● WHAT IS REQUIRED:
Give the listing again, changing "Java" to "Python" and leaving everything else unchanged.

● RECORDS SUPPLIED:
▼▼▼

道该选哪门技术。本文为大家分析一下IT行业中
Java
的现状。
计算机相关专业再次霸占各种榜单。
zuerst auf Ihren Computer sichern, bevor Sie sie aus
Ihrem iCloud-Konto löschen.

▲▲▲

● RESULT OF THE TASK:
道该选哪门技术。本文为大家分析一下IT行业中
Python
的现状。
计算机相关专业再次霸占各种榜单。
zuerst auf Ihren Computer sichern, bevor Sie sie aus
Ihrem iCloud-Konto löschen.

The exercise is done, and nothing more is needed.